Texas Parks and Wildlife said it's from 'a low dissolved oxygen event.'

BRAZORIA COUNTY, Texas — Mother nature is doing its thing with the heat in Houston. 

We, humans, aren't the only ones feeling the effects of the scorching weather. Seas of dead fish are washing up along the coast of Brazoria County because of the hot temperatures.

Katie St. Clair, the sea life facility manager at Texas A&M University at Galveston, said the fish simply can't breathe because of the lower-than-normal, dissolved oxygen in the water.

“As we get these warmer Gulf water temperatures, the water itself has less capacity to hold dissolved oxygen, which of course is really important and essential for the fish and other animals to breathe," she said. 

St.

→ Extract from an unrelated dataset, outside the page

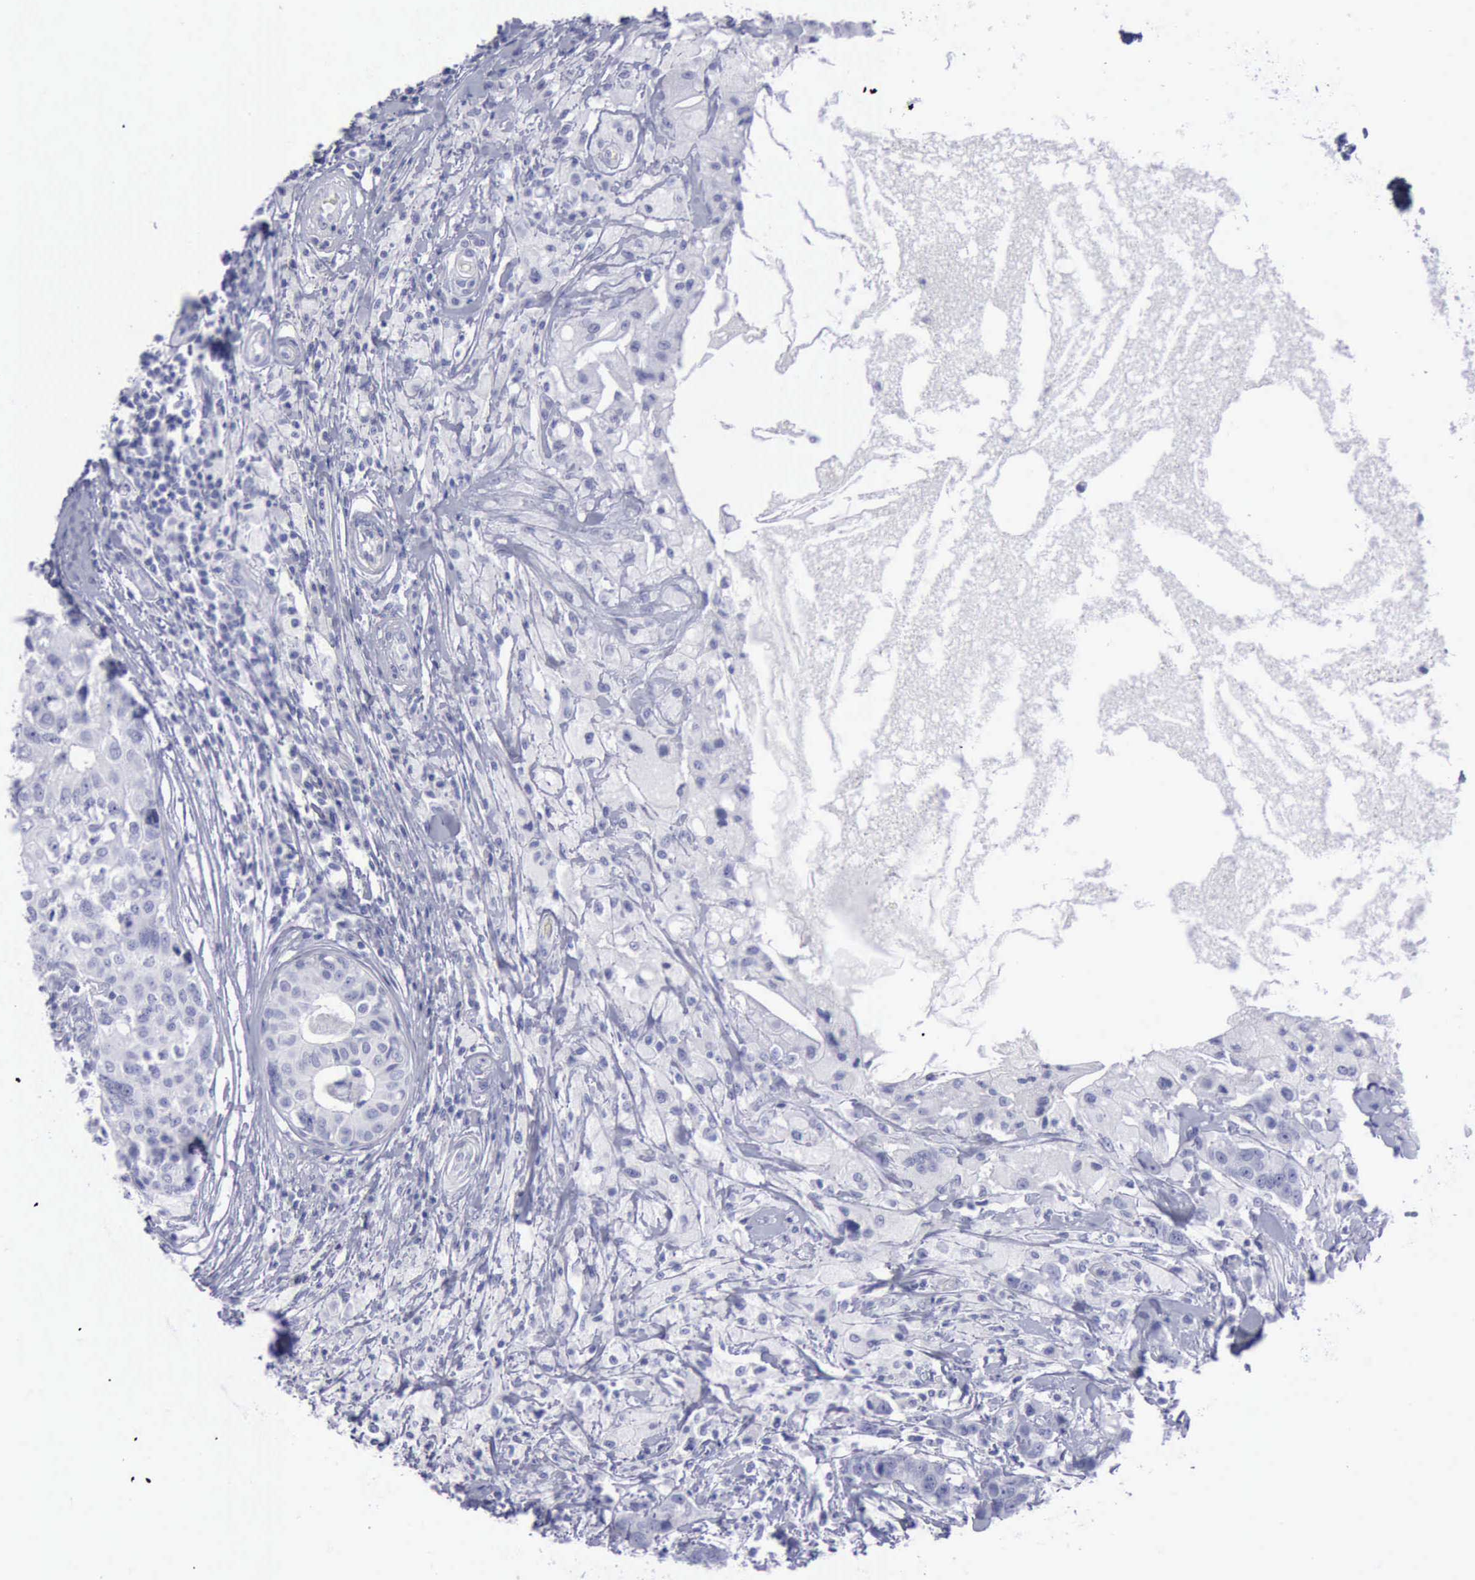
{"staining": {"intensity": "negative", "quantity": "none", "location": "none"}, "tissue": "breast cancer", "cell_type": "Tumor cells", "image_type": "cancer", "snomed": [{"axis": "morphology", "description": "Duct carcinoma"}, {"axis": "topography", "description": "Breast"}], "caption": "Immunohistochemistry of breast cancer displays no positivity in tumor cells. (DAB IHC with hematoxylin counter stain).", "gene": "KRT13", "patient": {"sex": "female", "age": 27}}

Clair said this phenomenon affects schools of fish the most.

A video posted on social media shows hundreds -- and we mean hundreds -- of fish washed ashore on Bryan Beach in Freeport, Texas.

“It's still alarming to see that and just because it's a natural occurrence doesn't mean it's necessarily a pleasant one," said Bryan Frazier, Brazoria County's park director. 

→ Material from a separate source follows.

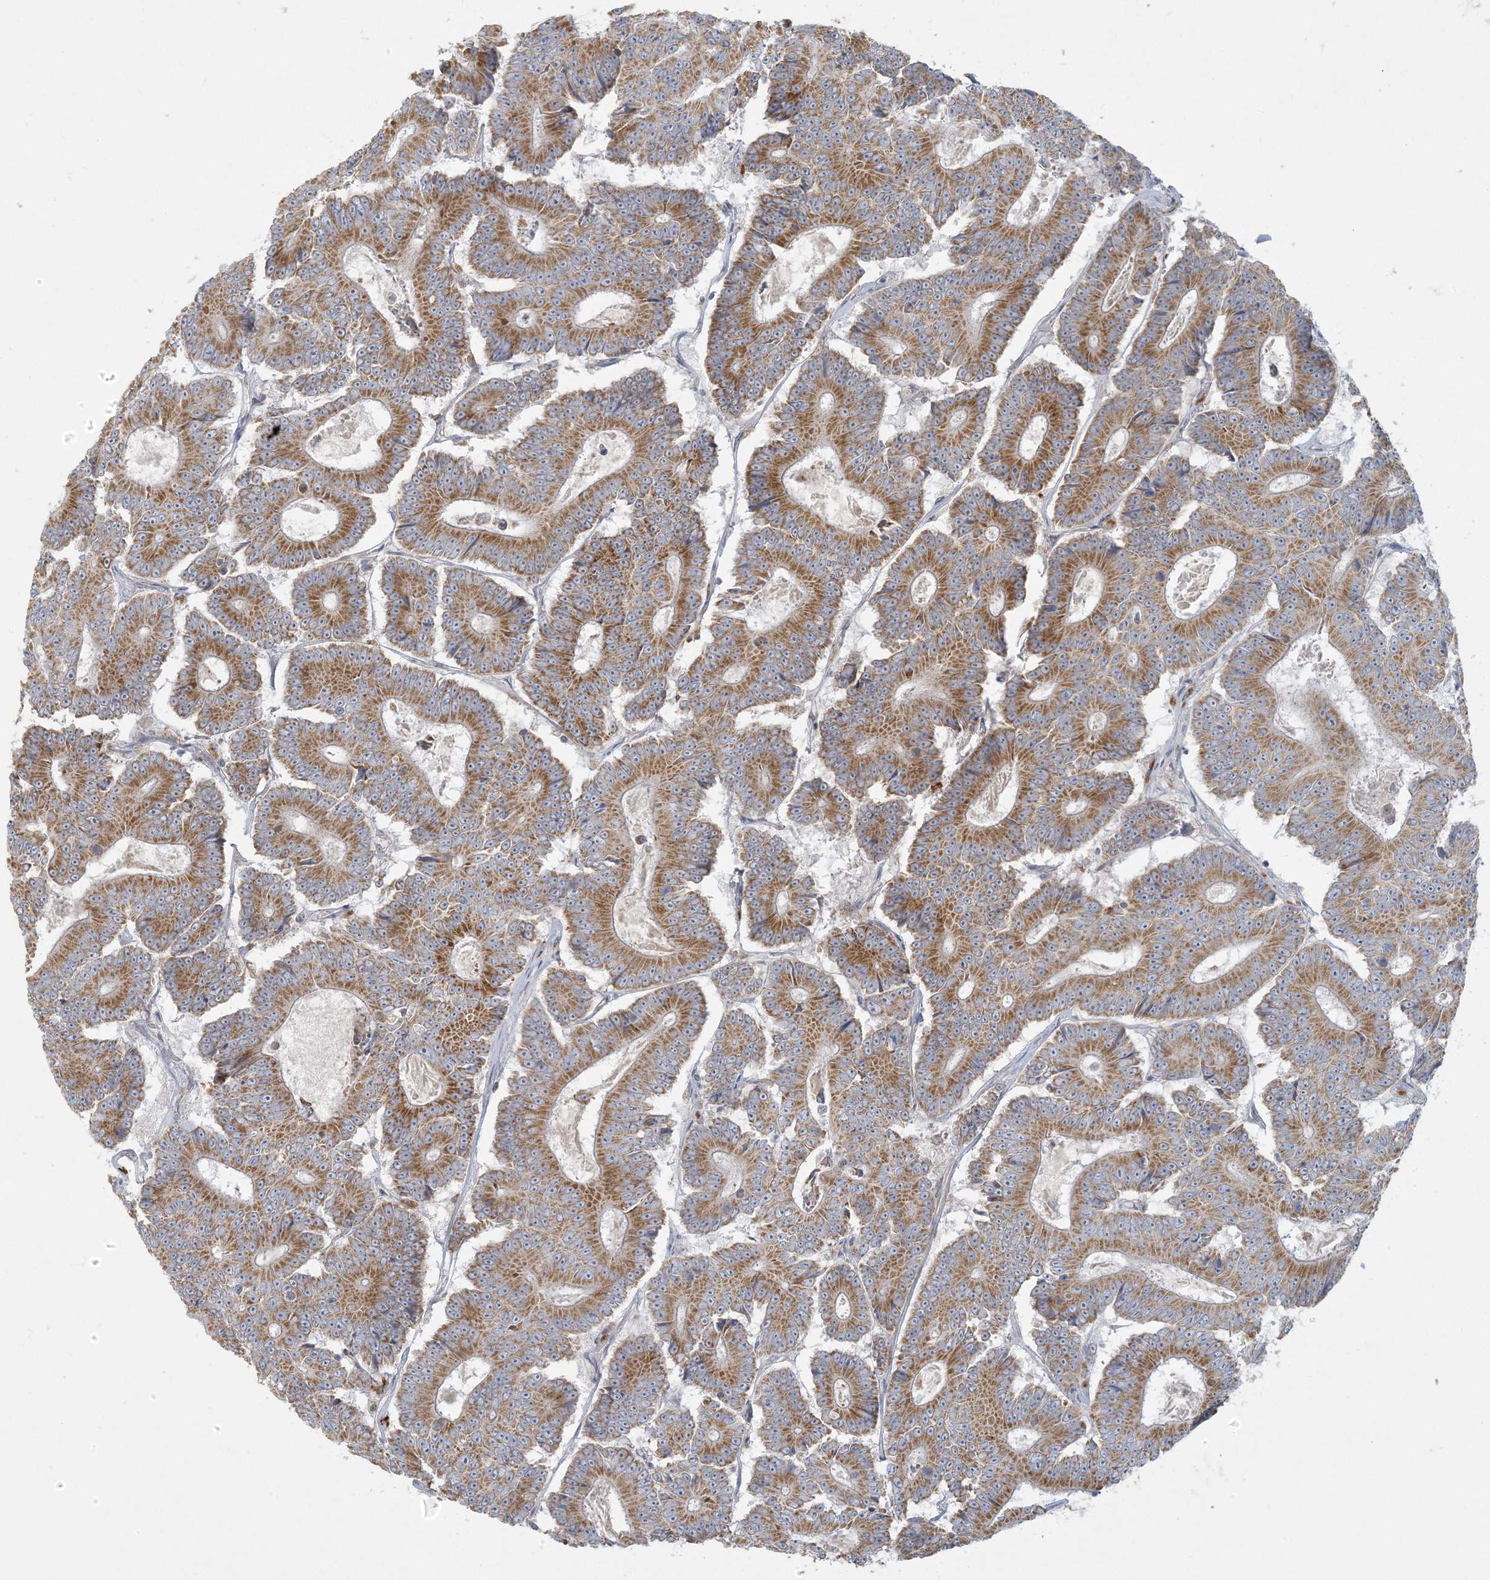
{"staining": {"intensity": "moderate", "quantity": ">75%", "location": "cytoplasmic/membranous"}, "tissue": "colorectal cancer", "cell_type": "Tumor cells", "image_type": "cancer", "snomed": [{"axis": "morphology", "description": "Adenocarcinoma, NOS"}, {"axis": "topography", "description": "Colon"}], "caption": "Protein staining demonstrates moderate cytoplasmic/membranous positivity in about >75% of tumor cells in colorectal adenocarcinoma.", "gene": "MCAT", "patient": {"sex": "male", "age": 83}}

FISH KILL ALERT Dead fish (mostly menhaden) are washing up by the thousands on our local beaches. Texas Parks and...

Posted by Quintana Beach County Park on Friday, June 9, 2023

Less wave action has also been a contributor to the dead fish. 

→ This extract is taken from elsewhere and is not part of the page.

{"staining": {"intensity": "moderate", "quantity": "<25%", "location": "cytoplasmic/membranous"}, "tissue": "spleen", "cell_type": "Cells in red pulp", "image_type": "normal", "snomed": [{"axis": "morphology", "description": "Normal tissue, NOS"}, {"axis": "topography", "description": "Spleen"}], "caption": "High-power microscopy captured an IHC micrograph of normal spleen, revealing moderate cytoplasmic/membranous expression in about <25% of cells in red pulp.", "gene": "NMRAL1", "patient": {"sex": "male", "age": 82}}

Brazoria County has used heavy equipment to rake up the dead fish. They then bury them in the dunes to take away the smell. The fish become compost, which serves as a health park of the ecosystem for the dune grass. 

As wild as this is, this isn't all that uncommon. 

“It’s happened before," one beachgoer we talked to said. "I’ve seen it twice.” 

It's hard to say how long this will last, but it's an issue the county said it will continue to deal with. 

The Texas Department and Wildlife Department released the following statement on the dead fish:

"According to the Kills and Spills Team in Region 3, the fish kill was investigated and it was determined to have been caused by a low dissolved oxygen event. The species most impacted was Gulf menhaden. Fish kills like this are common in the summer when temperatures increase. If there isn't enough oxygen in the water, fish can't "breathe." Low dissolved oxygen in many cases is a natural occurrence. Daily variations in dissolved oxygen concentration are attributed to photosynthesis and aerobic respiration. Increased dissolved oxygen during the day is a result of photosynthesis which is driven by sunlight. Photosynthesis stops at night and may slow down on cloudy days, but plants and animals in the water continue to respire and consume free oxygen, decreasing the dissolved oxygen concentration. Often before a kill event occurs, fish can be seen trying to get oxygen by gulping at the surface of the water early in the morning. Some fish may also be lying on the bottom or at the edge of the water."